Understanding that therapeutic relationship is especially important during this period of COVID-19.
“Our suicide rate is up in this country. Our drug use rate is up. All the indicators of mental illness have increased since the pandemic. It’s alarming,” he said. “I’ve never seen anything like this.”
He said while some will seek out treatment, others may be more resistant. He said in those instances it’s important for counselors not to push clients too hard, relying on a “soft sell” rather than pressure to make them understand that when that time comes, a counselor is available.
“We’re here just to listen. We’re not here to tell you how to live your life or that you need to stop this, that or the other thing,” he said. “We’re here to help you accomplish the goals you want to accomplish.”
One tool that is available is the department’s Navigate Counseling Clinic, which offers free assessment and treatment planning, and individual and group counseling on addictions and mental health issues. ECU students, staff and faculty as well as those in the surrounding community are eligible to receive the services.
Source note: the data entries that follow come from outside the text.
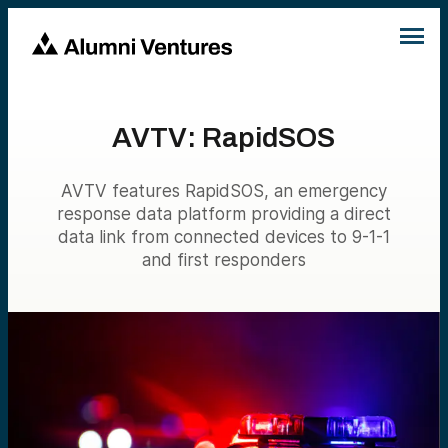
AVTV: RapidSOS
AVTV features RapidSOS, an emergency
response data platform providing a direct
data link from connected devices to 9-1-1
and first responders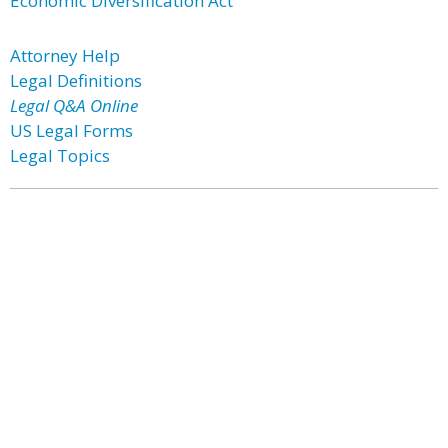
Economic Diversification Act
Attorney Help
Legal Definitions
Legal Q&A Online
US Legal Forms
Legal Topics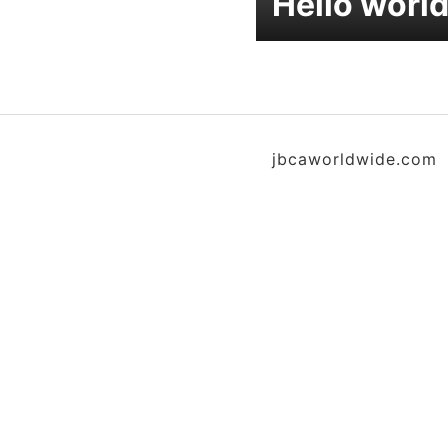
Hello world
jbcaworldwide.com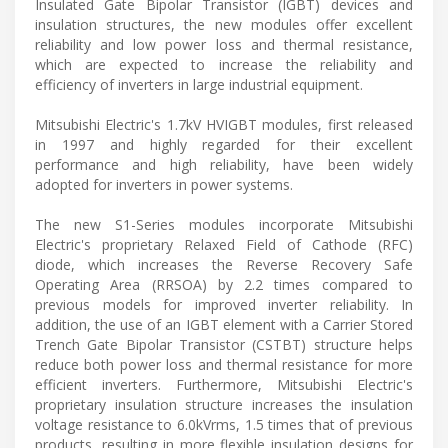
Insulated Gate Bipolar Transistor (IGBT) devices and
insulation structures, the new modules offer excellent
reliability and low power loss and thermal resistance,
which are expected to increase the reliability and
efficiency of inverters in large industrial equipment.
Mitsubishi Electric's 1.7kV HVIGBT modules, first released
in 1997 and highly regarded for their excellent
performance and high reliability, have been widely
adopted for inverters in power systems.
The new S1-Series modules incorporate Mitsubishi
Electric's proprietary Relaxed Field of Cathode (RFC)
diode, which increases the Reverse Recovery Safe
Operating Area (RRSOA) by 2.2 times compared to
previous models for improved inverter reliability. In
addition, the use of an IGBT element with a Carrier Stored
Trench Gate Bipolar Transistor (CSTBT) structure helps
reduce both power loss and thermal resistance for more
efficient inverters. Furthermore, Mitsubishi Electric's
proprietary insulation structure increases the insulation
voltage resistance to 6.0kVrms, 1.5 times that of previous
products, resulting in more flexible insulation designs for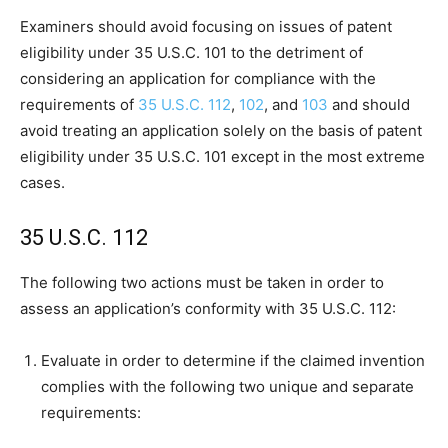
Examiners should avoid focusing on issues of patent
eligibility under 35 U.S.C. 101 to the detriment of
considering an application for compliance with the
requirements of
35 U.S.C. 112
,
102
, and
103
and should
avoid treating an application solely on the basis of patent
eligibility under 35 U.S.C. 101 except in the most extreme
cases.
35 U.S.C. 112
The following two actions must be taken in order to
assess an application’s conformity with 35 U.S.C. 112:
Evaluate in order to determine if the claimed invention
complies with the following two unique and separate
requirements: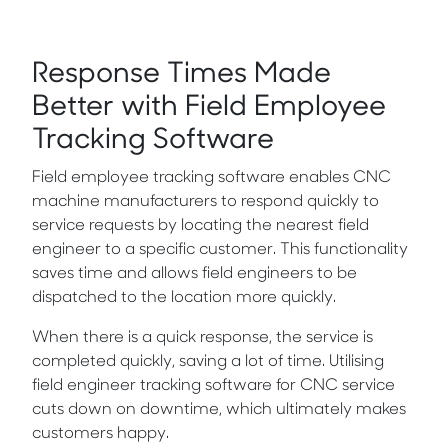
Response Times Made
Better with Field Employee
Tracking Software
Field employee tracking software enables CNC
machine manufacturers to respond quickly to
service requests by locating the nearest field
engineer to a specific customer. This functionality
saves time and allows field engineers to be
dispatched to the location more quickly.
When there is a quick response, the service is
completed quickly, saving a lot of time. Utilising
field engineer tracking software for CNC service
cuts down on downtime, which ultimately makes
customers happy.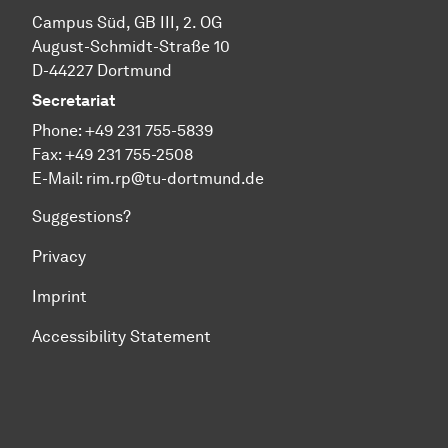
Cam­pus Süd, GB III, 2. OG
August-Schmidt-Straße 10
D-44227 Dort­mund
Secretariat
Phone:
+49 231 755-5839
Fax: +49 231 755-2508
E-Mail:
rim.rp@tu-dortmund.de
Suggestions?
Privacy
Imprint
Accessibility Statement
To top of page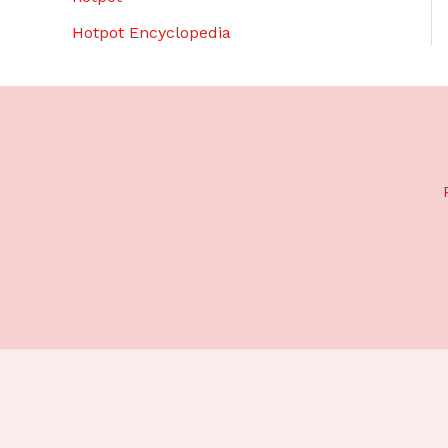
Hotpot Encyclopedia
“Counseling can help,” Toriello said. “For those out there who are struggling, who are depressed or anxious, their hope is waning, reach out. Just having someone to listen can be therapeutic and can be valuable.”
When he’s not working, Toriello enjoys listening to music — he played drums in a rock band in college — playing disc golf and spending time with family. He and wife Kathy have been married 27 years, and they have two sons, Ben, 25, and Gabe, 20.
“It’s cliché, and I didn’t think I’d fall for it, but I did, head over heels: Being their father is the most important thing I’ll ever do,” he said. “If I ever struggle with work or whatever, that’s less important because I’m the father of two sons.”
FAST FACTS
Name: Dr. Paul Toriello
Title: Professor and chair of the Department of Addictions and Rehabilitation Studies
Hometown: Springfield, Ohio
Colleges attended and degrees: Wright State University, Bachelor of Arts in psychology and Master of Clinical Rehabilitation in rehabilitation counseling; Southern Illinois University, Doctor of Philosophy in rehabilitation
PIRATE PRIDE
Years working at ECU: 17
What I do at ECU: I am professor and chair of addictions and rehabilitation counseling. Basically, we train mental health, addictions and rehabilitation counseling professionals.
What I love about ECU: It’s not too big, not too small. It fits eastern North Carolina perfectly. The Greenville and surrounding communities are a joy to serve.
Research interests: Figuring out how to measure the relationship between client and counselor.
What advice do you give to students? Allow themselves to make mistakes, to remember that they determine their value.
Favorite class to teach? Fundamental counseling skills
QUICK QUIZ
What do you like to do when not working? Play disc golf.
Last thing I watched on TV: Reruns of “The Office”
First job: Working in my dad’s steel fabrication business
Guilty pleasure: Pizza
Favorite meal: Pizza
One thing most people don’t know about me: My driving can be a bit reckless.